**WHAT THE EXERCISE ASKS**.
What you return should be every line below, word for word, and none of the images.

**INPUT DATA**.
>>>>
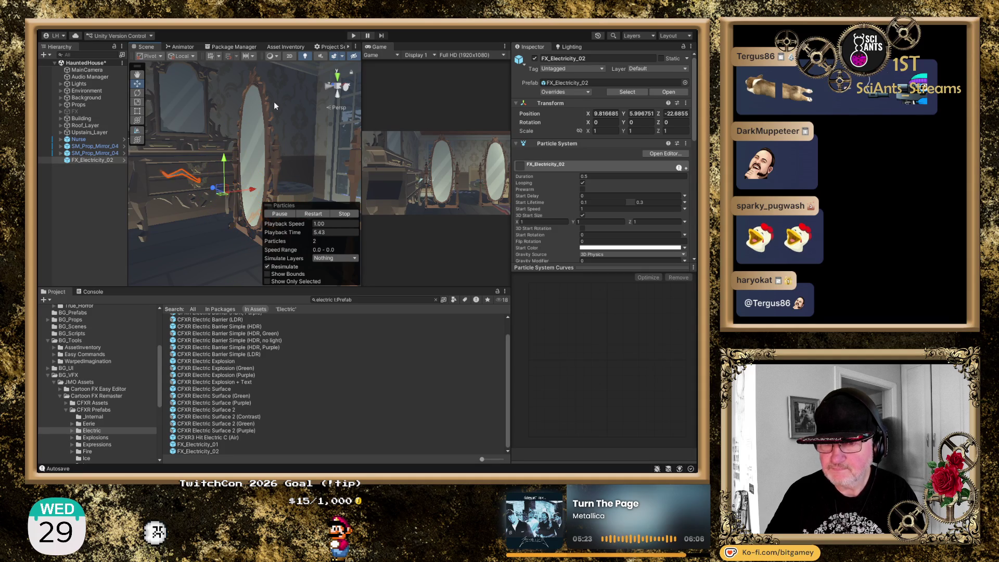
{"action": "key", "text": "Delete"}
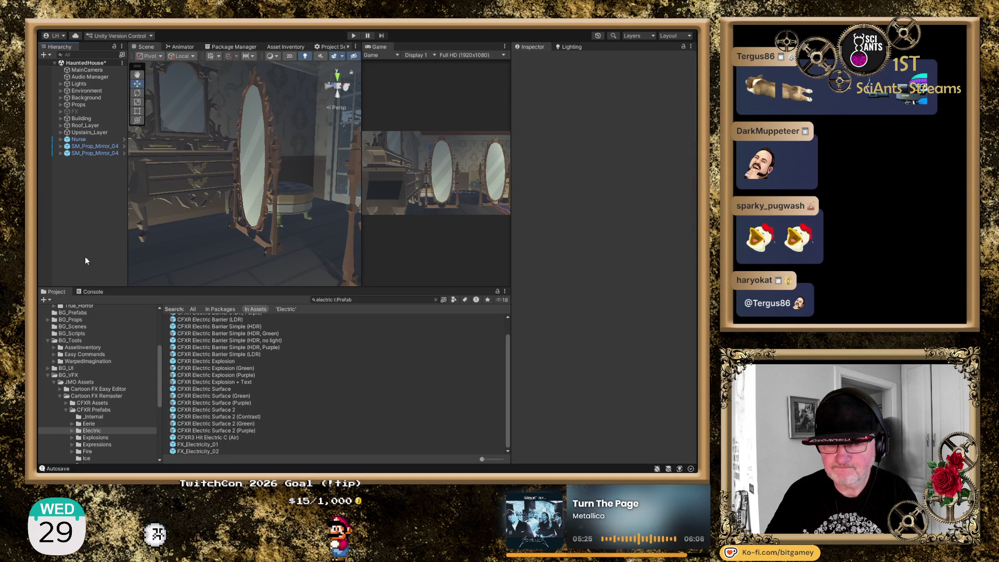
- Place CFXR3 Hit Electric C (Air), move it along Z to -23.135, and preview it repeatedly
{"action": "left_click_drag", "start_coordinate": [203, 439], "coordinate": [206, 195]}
<<<<
**WRITTEN RESPONSE**.
{"action": "key", "text": "Delete"}
- Place CFXR3 Hit Electric C (Air), move it along Z to -23.135, and preview it repeatedly
{"action": "left_click_drag", "start_coordinate": [203, 439], "coordinate": [206, 195]}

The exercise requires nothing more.